| Monday, November 17, 7:00
p.m.
Members $90, guests $115
The Friends Lake Inn has been welcoming friends
for a good long time. A rambling Victorian structure, the inn was
opened in 1860 as a home away from home for tanners (tanning hides
was then a major industry in nearby Chestertown). By Prohibition,
it had become a popular summer retreat for New Yorkers, who traveled
by rail from the city. Guests dressed for dinner, socialized together,
and dined at assigned tables; a house band played nightly for dancing.
But over the decades vacation fashions changed, and despite the
lovely lakeside setting, the inn fell on hard times. By 1969, it
was empty.
When Greg and Sharon Taylor bought the building
14 years later—it had stood empty for years—they envisioned
a menu brimming with a harvest of Adirondack game, fish, and produce.

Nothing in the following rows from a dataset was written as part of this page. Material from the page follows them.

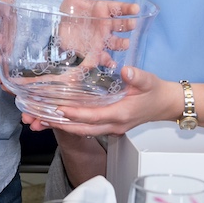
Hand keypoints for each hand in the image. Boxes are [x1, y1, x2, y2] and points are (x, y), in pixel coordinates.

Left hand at [24, 66, 177, 136]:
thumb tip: (126, 71)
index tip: (59, 109)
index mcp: (120, 114)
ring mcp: (110, 127)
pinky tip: (55, 118)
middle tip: (37, 120)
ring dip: (60, 127)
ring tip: (39, 121)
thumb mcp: (149, 80)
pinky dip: (70, 125)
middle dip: (59, 125)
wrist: (166, 105)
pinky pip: (86, 128)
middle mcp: (113, 125)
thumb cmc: (156, 92)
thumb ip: (137, 77)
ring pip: (81, 131)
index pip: (93, 117)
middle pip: (81, 129)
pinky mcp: (108, 125)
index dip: (75, 114)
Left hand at [57, 0, 138, 59]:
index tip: (135, 8)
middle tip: (132, 24)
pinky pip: (105, 58)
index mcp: (103, 11)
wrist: (57, 32)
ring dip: (122, 43)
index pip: (119, 8)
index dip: (128, 8)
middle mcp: (105, 26)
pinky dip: (109, 61)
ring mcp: (102, 40)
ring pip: (117, 42)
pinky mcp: (95, 53)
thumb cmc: (68, 13)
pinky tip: (111, 62)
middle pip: (122, 25)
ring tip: (124, 43)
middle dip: (128, 25)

They pictured desserts sweetened with local berries, maple syrup,
and honey. Indeed, “these local foods featured prominently
on their menu,” Sarah Tomlinson wrote in the Christian
Science Monitor. “But since the inn’s opening in
1984, the owners have also given the restaurant cuisine a modern,
New American touch that keeps dishes simple but incorporates some
of the techniques and flavors carried to the area by an influx of
Europeans over the years. ‘It is a melting pot, as is cuisine
in America today,’ Taylor says.”
The man responsible for that imaginative melting-pot
effect is Kirk Gibson, who, as a native of Syracuse, grew up eating
upstate New York’s local bounty. Smith’s palate was
first tuned by his Italian-American grandmother; his earliest memories
are of her homemade bread and pasta. Later, he sought professional
culinary training at Paul Smith’s College, then externed at
a Michelin two-star restaurant in Chablis, France.
Gibson’s special talent is in pairing
food and wine, a skill that doubtless comes in handy at Friends
Lake Inn. The AAA Four-Diamond Inn has held Wine Spectator’s
Grand Award annually since 1997. As Kim Marcus described it in that
publication, the inn is “the center of wine appreciation for
the entire Adirondack region.” This year, The Times Union
cited it as having the Best Wine List in the region, writing that
it was “an extremely subjective call to make, and [there were]
plenty of candidates for the honor. But the nod pretty much has
to go to Friends Lake Inn, and its 20,000-bottle collection.”
The inn also earned Santé’s Cooking for Wine
award in 2002, as well as its Fine Dining award.